Он гладил ее по головке, словно заботливый папочка, но она успела почувствовать его первое движение отстраниться. И еще с тревогой отметила, что от живота его почти ничего не осталось.

Выслушал, не перебивая, и переспросил только одно: «Точно, этим и закончил? Не собирается кончать с собой, а две недели назад собирался? Если не врешь?» — «Я клянусь!..» — «Не надо, не клянись, тут дело серьезное. Быстро поднимаемся к нему».

Звонок отчетливо слышался через металлическую дверь нежным звоном хрустального бокала, но никакого движения уловить было невозможно. Наконец — пропадать так пропадать! — она решилась обнаружить, что у нее есть ключ.

— Я его только в последний раз взяла, на всякий случай, — пролепетала она, делая вид, что с головой ушла в попытки попасть в замочную скважину трясущимися руками.

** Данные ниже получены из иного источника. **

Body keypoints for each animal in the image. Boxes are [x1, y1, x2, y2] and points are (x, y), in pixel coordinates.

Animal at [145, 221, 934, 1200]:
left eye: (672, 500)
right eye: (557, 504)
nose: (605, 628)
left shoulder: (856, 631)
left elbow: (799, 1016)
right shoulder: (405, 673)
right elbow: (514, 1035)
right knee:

— Ты еще не поняла? Мне не нужны твои объяснения.

Не то жалость, не то брезгливость. А ведь она сказала правду!

Он бережно, но твердо отодвинул ее, вывернул из ее пальцев ключ, уверенно, словно не в первый раз, вставил и проделал все четыре оборота, будто заранее знал, сколько их потребуется.

И выключатель нашел не глядя, хотя бывал здесь считанные разы.

Лаэрт стоял в прихожей все в том же полотняном костюме, подогнув ноги и обиженно уткнувшись в дубовую вешалку-стенку. Она не сразу заметила бельевую веревку, вонзившуюся в один из толстых коротких рожков для шляп.